Tuesday, August 9, 2011

Danzy Senna's Triple Take


In the 14th in a series of posts on 2011 short story collections entered for The Story Prize, Danzy Senna, author of You Are Free (Riverhead Books) discusses how—and why—she wrote three variations on a story within a single story.




What do you think a good short story collection should deliver?
A good story collection should offer distinct but cohesive set pieces of art. These stories should speak to each other – but not in unison. The stories in some of my favorite contemporary collections – Lydia Davis’ Break It Down, Amy Hempel’s The Dog of the Marriage, or Mary Gaitskill’s Because They Wanted To – don’t build on top of one another, like chapters in a novel, but build toward a center or radiate outward. And connecting all of the disparate voices and characters is a single author’s vision – perhaps ironic, perhaps brutally compassionate, perhaps willfully restrained – of the world and of our culture.
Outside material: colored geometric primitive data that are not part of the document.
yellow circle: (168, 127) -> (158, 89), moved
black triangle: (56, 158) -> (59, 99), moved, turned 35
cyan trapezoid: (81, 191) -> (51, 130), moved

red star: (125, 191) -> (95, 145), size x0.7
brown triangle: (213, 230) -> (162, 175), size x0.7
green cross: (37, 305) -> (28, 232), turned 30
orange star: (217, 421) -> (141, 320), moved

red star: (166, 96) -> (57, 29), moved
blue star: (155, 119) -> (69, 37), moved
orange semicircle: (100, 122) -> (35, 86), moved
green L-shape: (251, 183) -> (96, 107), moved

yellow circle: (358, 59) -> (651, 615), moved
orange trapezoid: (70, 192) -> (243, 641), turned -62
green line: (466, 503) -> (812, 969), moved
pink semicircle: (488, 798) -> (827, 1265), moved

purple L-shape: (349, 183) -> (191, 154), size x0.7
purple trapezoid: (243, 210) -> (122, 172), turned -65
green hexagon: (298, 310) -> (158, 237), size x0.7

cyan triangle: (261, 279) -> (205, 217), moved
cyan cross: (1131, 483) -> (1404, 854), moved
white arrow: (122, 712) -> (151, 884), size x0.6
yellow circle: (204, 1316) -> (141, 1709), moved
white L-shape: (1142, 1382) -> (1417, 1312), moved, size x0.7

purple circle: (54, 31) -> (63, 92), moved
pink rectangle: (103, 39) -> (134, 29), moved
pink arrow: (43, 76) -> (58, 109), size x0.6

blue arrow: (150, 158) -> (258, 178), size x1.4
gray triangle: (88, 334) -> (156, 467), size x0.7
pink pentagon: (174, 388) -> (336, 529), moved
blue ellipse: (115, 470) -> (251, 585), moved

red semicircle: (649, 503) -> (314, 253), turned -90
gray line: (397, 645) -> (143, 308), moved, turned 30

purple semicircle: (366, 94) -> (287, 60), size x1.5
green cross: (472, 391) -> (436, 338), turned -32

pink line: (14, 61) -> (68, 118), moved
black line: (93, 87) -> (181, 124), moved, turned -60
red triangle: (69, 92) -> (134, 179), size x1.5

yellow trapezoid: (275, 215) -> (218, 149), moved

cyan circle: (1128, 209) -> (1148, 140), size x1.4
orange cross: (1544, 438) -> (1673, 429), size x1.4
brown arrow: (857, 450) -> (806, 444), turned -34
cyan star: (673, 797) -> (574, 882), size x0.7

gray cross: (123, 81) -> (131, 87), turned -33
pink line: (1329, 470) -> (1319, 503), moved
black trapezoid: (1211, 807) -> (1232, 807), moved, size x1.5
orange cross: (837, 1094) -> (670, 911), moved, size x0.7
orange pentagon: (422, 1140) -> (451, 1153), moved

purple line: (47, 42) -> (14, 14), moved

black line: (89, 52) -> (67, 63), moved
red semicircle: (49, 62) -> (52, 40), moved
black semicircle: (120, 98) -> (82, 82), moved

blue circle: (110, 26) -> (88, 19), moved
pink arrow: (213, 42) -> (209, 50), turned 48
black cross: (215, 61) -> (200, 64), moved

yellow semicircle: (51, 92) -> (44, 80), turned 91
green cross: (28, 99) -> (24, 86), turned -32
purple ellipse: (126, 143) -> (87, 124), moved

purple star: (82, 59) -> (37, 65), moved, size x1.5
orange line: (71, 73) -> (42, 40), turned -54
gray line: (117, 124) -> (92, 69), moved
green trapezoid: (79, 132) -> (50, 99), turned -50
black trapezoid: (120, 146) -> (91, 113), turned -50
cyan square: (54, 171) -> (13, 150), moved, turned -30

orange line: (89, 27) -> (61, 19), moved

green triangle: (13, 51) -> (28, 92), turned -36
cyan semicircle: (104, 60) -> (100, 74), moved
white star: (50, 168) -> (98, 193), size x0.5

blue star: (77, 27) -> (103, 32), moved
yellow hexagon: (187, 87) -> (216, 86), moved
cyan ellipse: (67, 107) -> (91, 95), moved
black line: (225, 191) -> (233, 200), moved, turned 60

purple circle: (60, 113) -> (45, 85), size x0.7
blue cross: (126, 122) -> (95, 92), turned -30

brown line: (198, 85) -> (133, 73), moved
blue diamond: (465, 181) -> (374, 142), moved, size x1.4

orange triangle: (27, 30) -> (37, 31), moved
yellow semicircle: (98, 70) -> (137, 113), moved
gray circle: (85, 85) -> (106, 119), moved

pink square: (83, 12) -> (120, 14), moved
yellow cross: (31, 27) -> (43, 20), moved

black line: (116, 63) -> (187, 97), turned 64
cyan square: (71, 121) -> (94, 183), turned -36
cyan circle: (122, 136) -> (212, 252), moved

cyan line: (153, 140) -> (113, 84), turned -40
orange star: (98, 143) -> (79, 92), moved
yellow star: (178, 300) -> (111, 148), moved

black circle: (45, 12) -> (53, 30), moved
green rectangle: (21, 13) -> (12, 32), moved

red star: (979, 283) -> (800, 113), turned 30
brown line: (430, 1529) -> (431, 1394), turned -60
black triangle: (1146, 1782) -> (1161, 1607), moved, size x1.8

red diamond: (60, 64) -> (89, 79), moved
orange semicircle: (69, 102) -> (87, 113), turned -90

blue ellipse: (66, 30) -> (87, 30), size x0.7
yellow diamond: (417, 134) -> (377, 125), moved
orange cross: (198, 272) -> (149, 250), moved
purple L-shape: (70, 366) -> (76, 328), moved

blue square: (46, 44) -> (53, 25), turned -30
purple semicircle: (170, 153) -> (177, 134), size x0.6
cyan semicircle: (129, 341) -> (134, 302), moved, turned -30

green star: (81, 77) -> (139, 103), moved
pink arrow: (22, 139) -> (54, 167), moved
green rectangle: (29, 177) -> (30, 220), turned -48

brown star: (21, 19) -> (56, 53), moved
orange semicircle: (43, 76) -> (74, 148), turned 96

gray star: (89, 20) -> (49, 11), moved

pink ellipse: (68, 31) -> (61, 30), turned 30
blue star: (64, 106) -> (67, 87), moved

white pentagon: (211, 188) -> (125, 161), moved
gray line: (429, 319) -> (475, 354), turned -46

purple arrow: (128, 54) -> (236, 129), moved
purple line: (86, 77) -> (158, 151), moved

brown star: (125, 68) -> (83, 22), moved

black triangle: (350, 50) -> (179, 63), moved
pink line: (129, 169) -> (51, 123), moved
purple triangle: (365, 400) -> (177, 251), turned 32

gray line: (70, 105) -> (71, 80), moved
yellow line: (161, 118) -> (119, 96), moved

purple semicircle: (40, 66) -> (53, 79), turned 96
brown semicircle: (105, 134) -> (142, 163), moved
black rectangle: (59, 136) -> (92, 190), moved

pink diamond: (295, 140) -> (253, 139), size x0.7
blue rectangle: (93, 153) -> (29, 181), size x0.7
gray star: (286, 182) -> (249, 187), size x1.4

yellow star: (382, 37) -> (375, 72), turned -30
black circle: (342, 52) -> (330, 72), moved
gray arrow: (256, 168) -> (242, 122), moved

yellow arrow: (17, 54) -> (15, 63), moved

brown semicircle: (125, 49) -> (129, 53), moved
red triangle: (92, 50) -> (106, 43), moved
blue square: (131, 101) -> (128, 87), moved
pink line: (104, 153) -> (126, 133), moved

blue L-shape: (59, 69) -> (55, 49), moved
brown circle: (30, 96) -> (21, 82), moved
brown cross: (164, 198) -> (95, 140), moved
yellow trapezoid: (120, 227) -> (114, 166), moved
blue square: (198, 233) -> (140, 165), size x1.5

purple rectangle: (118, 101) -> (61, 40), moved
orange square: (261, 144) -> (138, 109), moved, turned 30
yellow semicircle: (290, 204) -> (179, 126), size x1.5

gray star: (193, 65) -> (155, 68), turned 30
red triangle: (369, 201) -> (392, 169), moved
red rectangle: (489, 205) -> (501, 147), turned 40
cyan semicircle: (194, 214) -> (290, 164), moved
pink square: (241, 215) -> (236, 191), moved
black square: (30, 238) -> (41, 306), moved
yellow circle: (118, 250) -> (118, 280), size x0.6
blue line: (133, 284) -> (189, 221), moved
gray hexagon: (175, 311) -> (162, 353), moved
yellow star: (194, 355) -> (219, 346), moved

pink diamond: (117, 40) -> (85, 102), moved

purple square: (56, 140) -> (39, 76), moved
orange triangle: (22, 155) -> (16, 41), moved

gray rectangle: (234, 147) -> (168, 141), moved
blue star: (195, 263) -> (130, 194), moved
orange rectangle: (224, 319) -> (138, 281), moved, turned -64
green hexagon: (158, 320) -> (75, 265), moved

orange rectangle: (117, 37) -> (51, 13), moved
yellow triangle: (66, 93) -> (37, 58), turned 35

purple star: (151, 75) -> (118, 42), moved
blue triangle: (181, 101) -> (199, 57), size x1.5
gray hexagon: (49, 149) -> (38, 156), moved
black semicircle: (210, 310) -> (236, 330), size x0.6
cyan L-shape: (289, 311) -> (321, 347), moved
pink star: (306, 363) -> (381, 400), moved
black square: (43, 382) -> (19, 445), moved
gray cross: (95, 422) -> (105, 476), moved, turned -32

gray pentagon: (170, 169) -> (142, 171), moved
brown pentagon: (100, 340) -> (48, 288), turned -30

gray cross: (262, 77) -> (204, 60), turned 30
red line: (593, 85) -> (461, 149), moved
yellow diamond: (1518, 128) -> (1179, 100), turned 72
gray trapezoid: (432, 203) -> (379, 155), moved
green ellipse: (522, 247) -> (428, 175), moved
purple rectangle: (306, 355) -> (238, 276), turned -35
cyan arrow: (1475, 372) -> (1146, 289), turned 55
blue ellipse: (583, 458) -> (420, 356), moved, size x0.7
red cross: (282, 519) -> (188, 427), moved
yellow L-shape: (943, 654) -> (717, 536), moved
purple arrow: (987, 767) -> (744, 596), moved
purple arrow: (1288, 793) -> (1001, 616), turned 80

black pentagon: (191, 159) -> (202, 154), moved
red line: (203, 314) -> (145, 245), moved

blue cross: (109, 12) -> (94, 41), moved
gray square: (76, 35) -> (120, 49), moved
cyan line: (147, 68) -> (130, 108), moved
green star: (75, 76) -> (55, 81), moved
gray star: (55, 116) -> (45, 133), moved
What is your writing process like?
I used to have a whole organized system for getting work done. Now that I have children, I write when I can – “by any means necessary.” Often I get the most done at night, when my little ones are asleep. I like to write by hand for part of the first draft to get myself going. Then once I feel the story gaining enough energy and focus, I become impatient with the slow pace of handwriting and switch to a computer. I also create deadlines for myself. I have a writing group of fellow writers whose work I really respect. I set myself up by telling them about a new story I plan to show them at our next meeting. Then I am driven to write it because I will be humiliated if I don’t.

Which story in your collection required the most drafts or posed the most technical problems?
My most formally playful story, “Triptych,” is essentially three nearly identical stories. Three times I repeat a simple tale of a girl coming home from college after her mother’s death and grappling with her own resentment of her father and her own sense of loss. It’s a story about grief and about leaving home. But I wrote it three times, each time changing – through small but significant details – the character’s race. In the first narrative she is white, in the second she is black, and in the third she is biracial.

I wrote it after I was asked to submit a story to an anthology about “mixed-race identity.” I was feeling tired of the “burden of representation” – that is, the way we writers of color are always being asked to represent our culture, our racial perspective. And I was tired of the fact that even when we are writing about something else – a larger universal theme or loneliness or grief or dishonesty or relationships – we are told we are writing about race. When race enters the narrative, suddenly the work is read as only about race.

“Triptych” was my attempt to address this while at the same time to write about what really interested me: memory and grief. Race enters the narrative differently in each story – subtle signifiers change with each version, cluing the reader that the protagonist is now a different race. I wanted to examine how it changes the way the story can be read. What do we project onto our characters based on their race? I knew I was taking a risk because a reader might be irritated or confused to see what is almost the same story repeated three times – and on a quick reading, they might not even notice which details change, and why. But for me it was an important exploration, and so I went ahead with that risk and had to tinker with it a lot before I was satisfied.

Have you had a mentor and who was it?
There are so many writers who have inspired me through their example. I’m especially inspired by longevity and resilience in writers. My mother, for instance, is a poet who is in her seventies now. She has written through being praised and being ignored, through being criticized and being lauded – and at the end of the day, she somehow goes back to the quiet practice of writing her next work. My husband, who is a novelist and has been writing longer than I have, has this same commitment and ability to shut out the outside voices. This is something I aspire to do: to keep returning to that silent solitary space – to be committed to writing as a lifetime practice, independent of the external reward.